Asian stocks were mostly lower amid Powel and Wall Street headwinds. The ASX 200 was in the red led by underperformance in commodity-related sectors after oil slumped. The RBA Governor did open the door at the next meeting to a pause in rate hikes, but this failed to appease. The Nikkei 225 bucked the trend due to currency effects. A record current account and trade deficits in Japan added to the case for a slow exit from the BoJ’s uber-dovish policies.

US equity futures are flat. European equity futures are pointing to a softer open (-0.2%). The Euro Stoxx 50 cash market finished down 0.8%.

Gold plunged 1.82% as the greenback surged higher to year-to-date highs. The 100-day SMA is just below current prices at $1802 with the cycle low at $1804.

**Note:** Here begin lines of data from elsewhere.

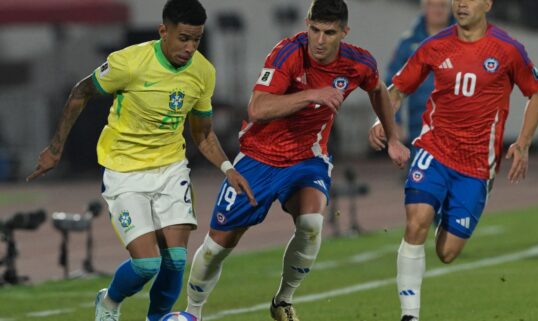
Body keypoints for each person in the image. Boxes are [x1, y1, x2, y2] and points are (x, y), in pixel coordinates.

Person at [27, 1, 255, 321]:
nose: (190, 48)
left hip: (171, 169)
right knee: (147, 264)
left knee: (175, 261)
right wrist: (55, 147)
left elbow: (203, 134)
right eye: (184, 38)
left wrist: (228, 169)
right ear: (164, 30)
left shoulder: (203, 72)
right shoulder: (130, 62)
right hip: (125, 171)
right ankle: (109, 302)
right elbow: (81, 92)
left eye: (197, 40)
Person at [185, 0, 410, 320]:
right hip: (258, 159)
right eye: (314, 30)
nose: (319, 40)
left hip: (308, 159)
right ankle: (192, 312)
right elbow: (258, 109)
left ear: (344, 32)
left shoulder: (358, 62)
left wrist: (393, 138)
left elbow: (378, 91)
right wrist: (312, 94)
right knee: (218, 246)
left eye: (329, 33)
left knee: (311, 223)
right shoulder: (287, 53)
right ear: (307, 24)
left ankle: (282, 301)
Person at [368, 0, 538, 320]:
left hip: (477, 165)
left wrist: (523, 143)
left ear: (488, 4)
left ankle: (443, 209)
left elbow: (536, 92)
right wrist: (381, 120)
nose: (461, 4)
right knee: (415, 221)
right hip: (434, 149)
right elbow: (398, 89)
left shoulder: (507, 49)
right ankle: (410, 315)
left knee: (447, 253)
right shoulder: (434, 45)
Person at [382, 0, 453, 160]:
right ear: (424, 8)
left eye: (442, 5)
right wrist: (394, 120)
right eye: (432, 5)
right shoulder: (408, 43)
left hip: (458, 123)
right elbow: (392, 83)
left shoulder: (466, 40)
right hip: (420, 125)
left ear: (450, 8)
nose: (437, 10)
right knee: (420, 179)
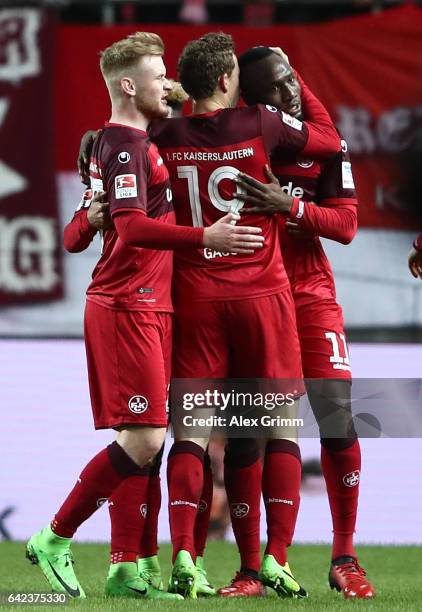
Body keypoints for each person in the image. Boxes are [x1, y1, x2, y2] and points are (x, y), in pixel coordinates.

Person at [26, 32, 265, 601]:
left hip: (150, 304)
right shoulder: (125, 145)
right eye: (156, 75)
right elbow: (127, 229)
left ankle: (127, 568)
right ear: (129, 85)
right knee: (144, 437)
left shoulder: (130, 140)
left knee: (147, 441)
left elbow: (78, 232)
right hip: (126, 303)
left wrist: (90, 214)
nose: (167, 83)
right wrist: (205, 235)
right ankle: (55, 536)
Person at [149, 32, 341, 599]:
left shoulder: (165, 134)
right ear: (229, 80)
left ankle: (187, 553)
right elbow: (328, 141)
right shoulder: (262, 122)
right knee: (272, 424)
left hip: (197, 297)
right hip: (263, 296)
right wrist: (297, 78)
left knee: (194, 428)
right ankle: (273, 562)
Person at [223, 45, 375, 600]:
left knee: (336, 415)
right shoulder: (236, 140)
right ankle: (254, 569)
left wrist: (289, 207)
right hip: (250, 296)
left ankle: (344, 557)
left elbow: (347, 225)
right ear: (253, 101)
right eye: (277, 87)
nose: (290, 92)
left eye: (294, 80)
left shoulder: (324, 146)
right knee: (250, 430)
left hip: (310, 293)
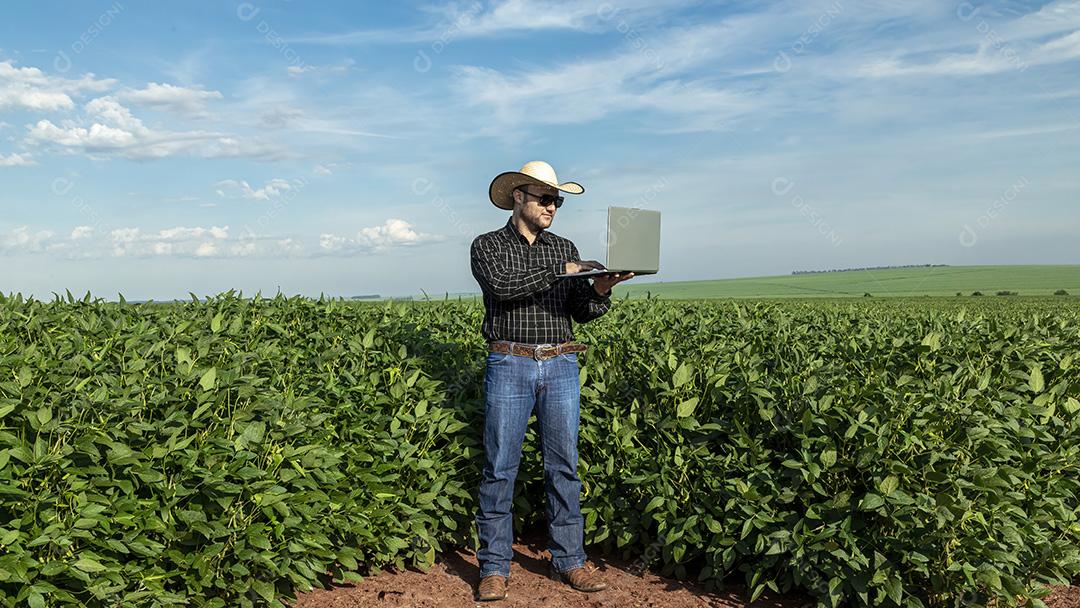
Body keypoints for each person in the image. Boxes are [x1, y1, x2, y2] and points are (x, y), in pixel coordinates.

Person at [469, 160, 634, 601]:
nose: (553, 205)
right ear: (519, 196)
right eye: (545, 197)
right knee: (500, 468)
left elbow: (580, 310)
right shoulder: (488, 246)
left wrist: (600, 288)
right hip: (510, 362)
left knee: (564, 466)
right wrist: (564, 270)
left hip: (561, 363)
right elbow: (503, 287)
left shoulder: (564, 247)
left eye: (557, 200)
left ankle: (570, 562)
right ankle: (495, 567)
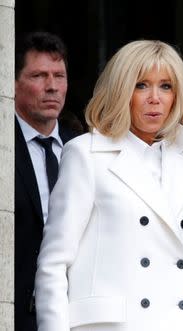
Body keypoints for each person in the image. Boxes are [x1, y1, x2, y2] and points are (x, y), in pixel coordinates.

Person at [35, 40, 183, 331]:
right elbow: (53, 264)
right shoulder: (86, 154)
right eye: (141, 85)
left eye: (166, 86)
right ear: (121, 91)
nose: (154, 98)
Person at [14, 31, 76, 331]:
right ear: (12, 83)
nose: (52, 87)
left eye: (59, 76)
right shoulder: (4, 146)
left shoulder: (82, 147)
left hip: (74, 311)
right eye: (38, 75)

Event Breakdown – Powell goes hawkish

Fed Chair Powell chose to go large on his inflation-fighting credibility. This comes after the recent FOMC Q&A session when he surprised markets with a more dovish bias. He put bigger hikes firmly on the table for the March meeting. He also indicated a higher eventual peak in policy rates amid the economy faring better than expected. Notably, Powell said there was little sign of disinflation, in contrast to his previous remarks. The Fed also needs to see a softer labour market and wage growth remains uncomfortably high.

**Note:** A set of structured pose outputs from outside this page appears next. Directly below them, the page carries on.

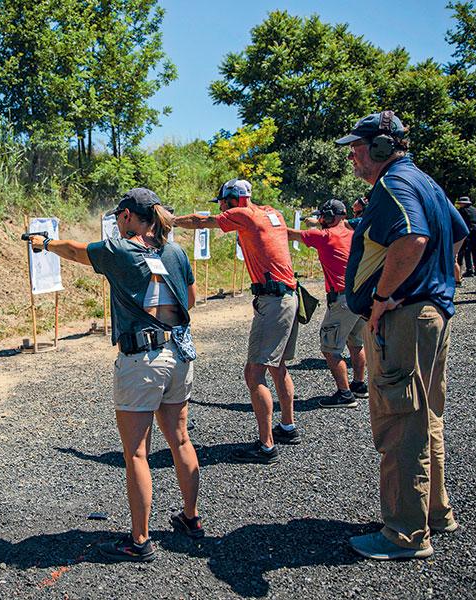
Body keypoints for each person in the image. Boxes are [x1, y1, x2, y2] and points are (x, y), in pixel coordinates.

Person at [28, 188, 201, 562]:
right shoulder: (174, 251)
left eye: (119, 216)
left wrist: (45, 244)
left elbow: (75, 250)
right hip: (179, 352)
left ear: (126, 216)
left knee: (137, 453)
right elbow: (189, 298)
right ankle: (191, 518)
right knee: (181, 440)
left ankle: (139, 541)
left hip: (142, 360)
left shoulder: (121, 250)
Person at [337, 110, 468, 560]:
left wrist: (383, 296)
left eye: (358, 147)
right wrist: (444, 275)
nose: (352, 156)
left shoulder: (394, 185)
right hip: (429, 312)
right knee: (427, 415)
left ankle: (405, 531)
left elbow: (411, 238)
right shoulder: (426, 181)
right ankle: (435, 512)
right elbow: (458, 229)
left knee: (401, 420)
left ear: (379, 148)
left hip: (406, 317)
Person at [174, 179, 300, 464]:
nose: (220, 207)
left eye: (222, 201)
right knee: (278, 366)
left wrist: (170, 219)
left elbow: (200, 221)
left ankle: (266, 446)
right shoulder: (272, 213)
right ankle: (287, 427)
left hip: (273, 300)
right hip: (288, 295)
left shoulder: (243, 214)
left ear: (234, 200)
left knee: (254, 373)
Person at [287, 199, 367, 408]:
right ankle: (359, 384)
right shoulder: (352, 234)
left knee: (330, 348)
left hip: (342, 300)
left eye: (324, 216)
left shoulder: (324, 236)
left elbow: (287, 234)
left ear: (330, 216)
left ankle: (344, 394)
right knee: (356, 342)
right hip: (360, 297)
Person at [455, 197, 476, 277]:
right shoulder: (474, 210)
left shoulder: (461, 211)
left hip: (468, 231)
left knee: (467, 251)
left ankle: (469, 270)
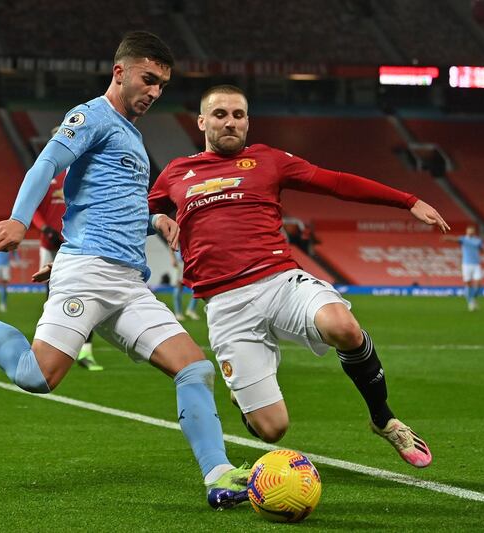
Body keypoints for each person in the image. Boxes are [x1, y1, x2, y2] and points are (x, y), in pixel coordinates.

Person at [0, 32, 249, 509]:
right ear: (119, 72)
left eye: (163, 85)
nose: (154, 92)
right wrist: (20, 220)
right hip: (88, 274)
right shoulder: (91, 117)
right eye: (148, 79)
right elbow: (46, 164)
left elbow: (107, 206)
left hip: (127, 281)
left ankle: (219, 476)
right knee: (35, 377)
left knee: (194, 368)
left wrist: (152, 220)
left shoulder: (133, 136)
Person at [148, 84, 451, 468]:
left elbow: (336, 182)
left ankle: (383, 418)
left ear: (247, 123)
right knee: (272, 430)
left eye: (238, 115)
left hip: (280, 281)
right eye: (220, 114)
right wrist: (156, 217)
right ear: (202, 121)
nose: (230, 122)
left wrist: (408, 200)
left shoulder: (268, 160)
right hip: (225, 306)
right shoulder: (176, 171)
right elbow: (137, 211)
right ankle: (245, 398)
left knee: (343, 326)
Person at [32, 150, 102, 371]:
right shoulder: (48, 174)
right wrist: (45, 229)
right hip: (49, 243)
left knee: (86, 290)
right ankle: (48, 345)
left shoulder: (85, 173)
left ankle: (86, 351)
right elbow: (33, 207)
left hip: (76, 243)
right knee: (52, 293)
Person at [442, 225, 484, 311]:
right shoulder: (463, 239)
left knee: (478, 284)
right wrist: (447, 238)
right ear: (467, 231)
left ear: (474, 231)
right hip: (466, 264)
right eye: (469, 230)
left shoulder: (478, 241)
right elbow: (454, 239)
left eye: (472, 230)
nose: (470, 232)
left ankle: (472, 298)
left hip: (476, 264)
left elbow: (482, 249)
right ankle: (470, 302)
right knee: (468, 284)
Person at [170, 248, 199, 321]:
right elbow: (171, 244)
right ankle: (178, 313)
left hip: (191, 261)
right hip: (180, 262)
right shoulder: (177, 236)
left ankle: (191, 309)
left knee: (197, 286)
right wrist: (173, 258)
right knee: (179, 286)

Markets reacted very strongly. The peak rate is now seen above 5.60%, 10bps higher than before the speech. There is now a 75% chance of a 50bp hike in two week’s time, from below 30% yesterday. The Fed’s blackout period starts on Saturday, and we get NFP on Friday too before US CPI  next Tuesday. We will be watching other labour market data today (JOLTS) and tomorrow’s initial jobless claims as well to confirm this new leg of hawkish repricing.

Chart of the Day – USD/CAD breaks to the upside

Risk events come thick and fast this week with the BoC meeting and rate decision next up today at 3pm GMT. After the RBA’s dovish hike, the bank is expected to pause on its tightening cycle. It has raised rates 4.25% in just eight meetings. It said at its most recent meeting it wanted to see the cumulative effect of these rate rises. Recent data has been mixed with slower inflation and GDP clashing with a tight labour market.

If Governor Macklem conveys policy flexibility and leaves the door open to more hikes, this should support the loonie. Prices are overbought on USD/CAD after breaking higher yesterday. This pushed the major to levels last seen in November. Support sits around 1.3682 (minor Fib level of August rally) and the December high at 1.3705.